The dance and drill team Positive Force 2 keeps its own beat.
By JENNINE ZELEZNIK
VINDICATOR TRUMBULL STAFF
WARREN -- The rhythmic sounds of stomping and clapping echo through the colorful new lobby of the Rebecca Williams Community Center's Education building.
Following the sound through the halls, visitors will find a group of teens dancing, marching and stomping to a beat created by their own movements.
With the precision of a military band, the members of the Positive Force 2 Drill Team run through their many routines. The sound of their movements and voices bounce off the large room's walls.
"Who are we?" shouts the team's founder, adviser and director, Rosselle Burch.
"Positive Force. Warren, Ohio," the dancers reply, then bend at the waist and throw their arms to the left across their bodies.
"We work toward oneness," Burch said while serving cookies to the team after practice. "It's important to have a cohesive unit. That's what is so impressive -- when you have 35, 40 people moving at the same time."
When it started: Burch started the team in the late 1980s as an alternative to traditional extracurricular activities.
"This is something ongoing and unique in itself," he said.
Rikki Reed, a Warren G. Harding High School senior, has been a member of the team for years. She said even at drill team competitions, Positive Force stands out.
"Other teams dance, and have drums that keep the beat," she said, then laughed and moved her body. "We have our own beat."
Marsaydizs Johnson, a Harding freshman, said jokingly that she joined the team to stay out of trouble.
Reed laughed, but added, "It does teach a lot of discipline. You have to listen."

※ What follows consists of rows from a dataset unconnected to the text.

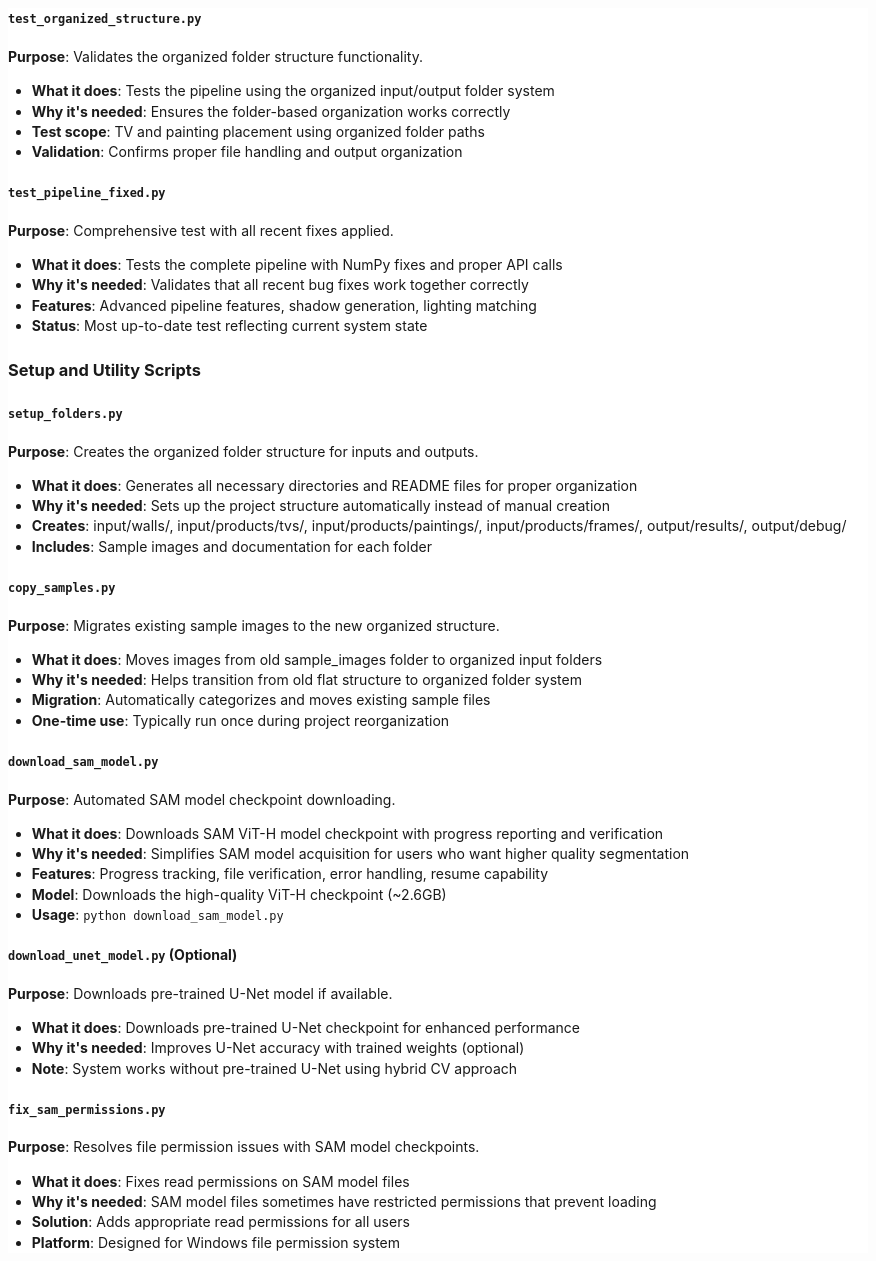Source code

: #### `test_organized_structure.py`
**Purpose**: Validates the organized folder structure functionality.
- **What it does**: Tests the pipeline using the organized input/output folder system
- **Why it's needed**: Ensures the folder-based organization works correctly
- **Test scope**: TV and painting placement using organized folder paths
- **Validation**: Confirms proper file handling and output organization

#### `test_pipeline_fixed.py`
**Purpose**: Comprehensive test with all recent fixes applied.
- **What it does**: Tests the complete pipeline with NumPy fixes and proper API calls
- **Why it's needed**: Validates that all recent bug fixes work together correctly
- **Features**: Advanced pipeline features, shadow generation, lighting matching
- **Status**: Most up-to-date test reflecting current system state

### Setup and Utility Scripts

#### `setup_folders.py`
**Purpose**: Creates the organized folder structure for inputs and outputs.
- **What it does**: Generates all necessary directories and README files for proper organization
- **Why it's needed**: Sets up the project structure automatically instead of manual creation
- **Creates**: input/walls/, input/products/tvs/, input/products/paintings/, input/products/frames/, output/results/, output/debug/
- **Includes**: Sample images and documentation for each folder

#### `copy_samples.py`
**Purpose**: Migrates existing sample images to the new organized structure.
- **What it does**: Moves images from old sample_images folder to organized input folders
- **Why it's needed**: Helps transition from old flat structure to organized folder system
- **Migration**: Automatically categorizes and moves existing sample files
- **One-time use**: Typically run once during project reorganization

#### `download_sam_model.py`
**Purpose**: Automated SAM model checkpoint downloading.
- **What it does**: Downloads SAM ViT-H model checkpoint with progress reporting and verification
- **Why it's needed**: Simplifies SAM model acquisition for users who want higher quality segmentation
- **Features**: Progress tracking, file verification, error handling, resume capability
- **Model**: Downloads the high-quality ViT-H checkpoint (~2.6GB)
- **Usage**: `python download_sam_model.py`

#### `download_unet_model.py` (Optional)
**Purpose**: Downloads pre-trained U-Net model if available.
- **What it does**: Downloads pre-trained U-Net checkpoint for enhanced performance
- **Why it's needed**: Improves U-Net accuracy with trained weights (optional)
- **Note**: System works without pre-trained U-Net using hybrid CV approach

#### `fix_sam_permissions.py`
**Purpose**: Resolves file permission issues with SAM model checkpoints.
- **What it does**: Fixes read permissions on SAM model files
- **Why it's needed**: SAM model files sometimes have restricted permissions that prevent loading
- **Solution**: Adds appropriate read permissions for all users
- **Platform**: Designed for Windows file permission system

Johnson said drilling is not as difficult as it looks as long as you work at it.
"You really have to have rhythm, and you have to like to dance," Reed cautioned. "You have to keep up with the rhythm."
Academic emphasis: You also have to be dedicated -- not only to the team, but to school as well, Burch said. All drill members have to maintain a 2.0 grade point average, he said.
"Education comes before the drill team," Burch said.
Members also must stay away from drugs and alcohol. Burch said he wants the team to focus on positive goals, both in and out of practice.
"We're positive people involved in positive activities," he said.
Positive Force practices year-round and performs at halftime during basketball and football games as well as festivals and competitions.
Burch said he likes watching students "start at the very beginning and be an achiever."
He believes this "carries over to success in the homes, in the schools, with friends and in careers."
"Once you start with something, it makes it easier to open the doors for other successes to happen," he added.
The team used to work out of Harding, but now is sponsored by the community center.
Burch said the center provides more fund-raising opportunities because of its nonprofit donation status.
"It's a broader base for the fund raisers that make the program a success," he said. "Now, we don't have as many restrictions."